所幸的是,本轮货币宽松终于走到了尽头,最大推动力源于全球经济复苏。纵看2017年,国际货币基金组织、世界银行等国际组织均先后多次上调全球经济增长预期,美联储、欧央行、英央行、日央行也不同程度上调了各自未来两三年本地生产总值(GDP)增速预期,2018年全球经济延续走好可谓已是共识。特别是,特朗普减税新政提前落地,据测算短期内有望提振美国GDP增速0.3至0.6个百分点,毫无疑问这将进一步带动全球经济向好。
2018年全球货币步入紧缩,但节奏不同
基于2017年12月各大央行利率会议所释放的信号来看,全球货币已然进入紧缩周期,节奏上依旧是美国领跑,欧、英、日等其他发达经济体紧随其后。
其一,就业稳健是美联储加息的最大底气,换帅无碍加息节奏;预计2018年加息3次。数据显示,2017年美国非农就业人数月均新增17.7万(剔除9月飓风异常后为19万),与2016年月均规模(18.7万)和危机前(2004—2006年为18.4万)大体相当。从失业率看,自2015年第三季度以来一直保持在5%下方,2017年末4.1%的水平更是创下2001年以来新低,美联储预计2018年和2019年失业率有望进一步降至3.9%,这比美国的自然失业率水平低了0.8个百分点。
此外,2018年2月美联储将迎来新任主席鲍威尔,从鲍威尔的过往立场和言论来看,其政策取向与现任主席耶伦十分接近,这将有助于保持美联储货币政策的连续性。更为关键的是,美联储加息路径事实上已经步入了正常化轨道:自2015年和2016年各加息一次后,2017年美联储已加息3次,并于2017年10月开始正式“缩表”。根据美联储最新点阵图,预计2018年将加息3次,2019年加2次,2020年加1次。需要注意的是,相比耶伦,鲍威尔倾向于放松金融监管,这也是特朗普的政策主张。鲍威尔上任后,放松金融监管将大概率成行,再考虑到特朗普的减税、扩基建等刺激政策,美国经济有望进一步走强,美元资产价格也很大可能继续走高。如此一来,中长期看将给美联储加息提供更大支撑。

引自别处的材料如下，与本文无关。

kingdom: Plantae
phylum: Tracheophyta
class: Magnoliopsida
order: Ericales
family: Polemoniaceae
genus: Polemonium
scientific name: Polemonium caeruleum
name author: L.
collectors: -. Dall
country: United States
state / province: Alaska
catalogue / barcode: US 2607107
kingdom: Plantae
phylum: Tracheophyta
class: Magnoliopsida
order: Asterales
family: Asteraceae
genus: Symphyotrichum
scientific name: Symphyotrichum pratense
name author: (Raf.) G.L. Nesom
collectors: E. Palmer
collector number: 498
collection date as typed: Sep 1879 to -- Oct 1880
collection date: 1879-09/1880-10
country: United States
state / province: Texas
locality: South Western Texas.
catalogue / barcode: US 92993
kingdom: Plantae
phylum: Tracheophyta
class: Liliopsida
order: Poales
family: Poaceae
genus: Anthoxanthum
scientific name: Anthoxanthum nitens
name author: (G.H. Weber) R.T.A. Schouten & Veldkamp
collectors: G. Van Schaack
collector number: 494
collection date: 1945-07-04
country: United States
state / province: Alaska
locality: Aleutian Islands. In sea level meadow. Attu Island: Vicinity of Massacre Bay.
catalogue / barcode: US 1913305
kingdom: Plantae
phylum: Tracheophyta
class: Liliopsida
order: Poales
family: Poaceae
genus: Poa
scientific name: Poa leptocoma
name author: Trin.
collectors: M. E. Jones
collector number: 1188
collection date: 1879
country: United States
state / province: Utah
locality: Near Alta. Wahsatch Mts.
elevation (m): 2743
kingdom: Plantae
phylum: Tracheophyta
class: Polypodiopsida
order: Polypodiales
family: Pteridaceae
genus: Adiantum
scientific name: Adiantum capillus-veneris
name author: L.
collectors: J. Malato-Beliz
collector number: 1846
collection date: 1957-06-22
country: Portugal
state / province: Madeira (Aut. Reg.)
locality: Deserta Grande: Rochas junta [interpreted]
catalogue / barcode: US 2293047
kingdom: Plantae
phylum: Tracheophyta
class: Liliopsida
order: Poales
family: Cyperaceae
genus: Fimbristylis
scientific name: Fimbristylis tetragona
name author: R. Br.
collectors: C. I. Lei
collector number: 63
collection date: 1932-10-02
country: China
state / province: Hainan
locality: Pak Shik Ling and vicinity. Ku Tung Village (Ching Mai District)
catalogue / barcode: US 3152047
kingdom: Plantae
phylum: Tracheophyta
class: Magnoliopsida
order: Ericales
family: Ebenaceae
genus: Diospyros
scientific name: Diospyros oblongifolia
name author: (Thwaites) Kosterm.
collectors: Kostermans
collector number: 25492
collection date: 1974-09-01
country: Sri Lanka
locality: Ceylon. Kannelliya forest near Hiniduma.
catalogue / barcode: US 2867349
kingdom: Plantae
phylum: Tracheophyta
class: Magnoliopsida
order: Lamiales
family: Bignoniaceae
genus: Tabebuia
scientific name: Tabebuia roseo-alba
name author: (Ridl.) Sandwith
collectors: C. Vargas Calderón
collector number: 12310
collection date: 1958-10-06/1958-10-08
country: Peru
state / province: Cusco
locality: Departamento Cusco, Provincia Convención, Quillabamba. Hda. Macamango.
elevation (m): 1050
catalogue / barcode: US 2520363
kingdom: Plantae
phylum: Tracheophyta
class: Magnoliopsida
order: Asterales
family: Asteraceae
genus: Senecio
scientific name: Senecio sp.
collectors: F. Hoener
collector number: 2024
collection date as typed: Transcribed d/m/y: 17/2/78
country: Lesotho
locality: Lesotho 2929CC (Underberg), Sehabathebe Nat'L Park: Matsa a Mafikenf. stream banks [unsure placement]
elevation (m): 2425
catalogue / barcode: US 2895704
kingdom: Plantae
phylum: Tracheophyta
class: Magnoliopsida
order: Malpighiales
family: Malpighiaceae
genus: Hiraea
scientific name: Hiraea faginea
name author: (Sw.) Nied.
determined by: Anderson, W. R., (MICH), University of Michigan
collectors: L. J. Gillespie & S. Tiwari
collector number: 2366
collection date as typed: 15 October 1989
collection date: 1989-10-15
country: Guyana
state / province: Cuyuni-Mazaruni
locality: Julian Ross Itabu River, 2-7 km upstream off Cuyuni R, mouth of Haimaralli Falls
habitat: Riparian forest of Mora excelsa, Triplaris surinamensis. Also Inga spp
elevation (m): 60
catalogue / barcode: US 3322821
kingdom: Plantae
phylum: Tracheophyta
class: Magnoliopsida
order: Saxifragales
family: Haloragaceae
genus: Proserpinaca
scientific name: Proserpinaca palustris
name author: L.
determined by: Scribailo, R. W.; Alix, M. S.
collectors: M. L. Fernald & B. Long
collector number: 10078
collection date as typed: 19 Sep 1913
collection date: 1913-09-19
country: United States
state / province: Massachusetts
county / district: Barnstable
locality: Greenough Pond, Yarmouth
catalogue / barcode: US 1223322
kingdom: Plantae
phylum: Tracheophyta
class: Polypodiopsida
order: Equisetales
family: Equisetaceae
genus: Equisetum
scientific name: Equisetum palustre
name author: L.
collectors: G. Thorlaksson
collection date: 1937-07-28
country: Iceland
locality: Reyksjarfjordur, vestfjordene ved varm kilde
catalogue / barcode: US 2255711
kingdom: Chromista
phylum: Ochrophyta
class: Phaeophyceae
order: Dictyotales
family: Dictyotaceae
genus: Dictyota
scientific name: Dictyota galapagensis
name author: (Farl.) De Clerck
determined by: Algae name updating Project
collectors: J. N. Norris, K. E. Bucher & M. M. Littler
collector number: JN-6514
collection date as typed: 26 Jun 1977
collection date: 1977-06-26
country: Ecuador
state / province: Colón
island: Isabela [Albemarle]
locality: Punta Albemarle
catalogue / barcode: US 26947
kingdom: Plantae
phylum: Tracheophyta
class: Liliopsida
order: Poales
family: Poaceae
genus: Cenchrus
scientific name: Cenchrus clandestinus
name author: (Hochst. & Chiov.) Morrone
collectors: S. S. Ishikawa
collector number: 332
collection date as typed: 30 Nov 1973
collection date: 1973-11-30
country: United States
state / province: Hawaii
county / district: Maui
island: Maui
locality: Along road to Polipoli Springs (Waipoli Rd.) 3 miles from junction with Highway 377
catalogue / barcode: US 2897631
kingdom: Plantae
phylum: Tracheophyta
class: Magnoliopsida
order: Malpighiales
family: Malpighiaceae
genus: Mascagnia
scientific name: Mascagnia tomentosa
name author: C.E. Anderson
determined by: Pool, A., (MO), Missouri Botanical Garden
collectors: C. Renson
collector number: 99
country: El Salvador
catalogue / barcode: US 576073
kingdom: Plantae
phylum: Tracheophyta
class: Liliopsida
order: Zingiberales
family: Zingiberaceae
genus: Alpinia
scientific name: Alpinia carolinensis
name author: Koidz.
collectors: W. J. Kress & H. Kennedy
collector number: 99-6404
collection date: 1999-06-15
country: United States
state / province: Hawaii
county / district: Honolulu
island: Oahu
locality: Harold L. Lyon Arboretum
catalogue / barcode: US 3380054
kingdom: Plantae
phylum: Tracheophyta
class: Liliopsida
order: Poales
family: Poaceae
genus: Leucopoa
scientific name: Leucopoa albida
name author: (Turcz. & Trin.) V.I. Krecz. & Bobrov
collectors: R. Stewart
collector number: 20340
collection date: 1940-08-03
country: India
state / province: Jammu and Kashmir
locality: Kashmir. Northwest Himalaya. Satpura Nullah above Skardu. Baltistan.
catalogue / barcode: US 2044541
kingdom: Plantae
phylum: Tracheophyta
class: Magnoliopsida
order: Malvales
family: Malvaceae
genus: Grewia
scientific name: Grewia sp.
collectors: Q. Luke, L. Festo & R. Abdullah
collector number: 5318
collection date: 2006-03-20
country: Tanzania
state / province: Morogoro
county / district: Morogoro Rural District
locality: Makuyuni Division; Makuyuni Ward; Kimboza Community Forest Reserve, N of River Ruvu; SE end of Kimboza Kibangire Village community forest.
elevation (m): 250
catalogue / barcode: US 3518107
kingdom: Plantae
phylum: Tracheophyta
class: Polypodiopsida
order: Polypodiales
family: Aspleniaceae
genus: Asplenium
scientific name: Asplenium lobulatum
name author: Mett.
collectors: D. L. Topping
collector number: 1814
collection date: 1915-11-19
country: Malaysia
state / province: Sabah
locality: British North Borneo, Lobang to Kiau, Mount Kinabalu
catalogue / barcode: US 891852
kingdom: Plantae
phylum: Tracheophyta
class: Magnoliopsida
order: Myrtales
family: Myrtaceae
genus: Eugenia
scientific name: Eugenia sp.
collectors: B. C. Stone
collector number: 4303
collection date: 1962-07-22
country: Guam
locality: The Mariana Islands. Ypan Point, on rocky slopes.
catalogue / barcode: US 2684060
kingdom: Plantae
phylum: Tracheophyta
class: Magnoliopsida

其二,欧央行2018年开始缩减量化宽松(QE)规模,退出QE乃至加息的预期有望在下半年开始发酵,真正实施则要到2019年。本轮货币宽松中,欧央行“无奈”地把隔夜存款利率调至负值(2014年6月为-0.1%,2016年3月再降至-0.4%),欧元区也就此成为了首个“吃负利率这只螃蟹”的发达经济体。截至2017年12月,欧元区三大主要利率已经连续21个月维持不变,即主要再融资利率0.0%,隔夜贷款和存款利率分别为0.25%和-0.4%。应该说,2017年以来欧元区经济复苏是超市场预期的,但通胀却十分低迷。根据欧央行最新预测,2017年、2018年和2019年通胀分别为1.3%、1.4%和1.3%,通胀也因此成为了欧央行货币收紧的硬制约。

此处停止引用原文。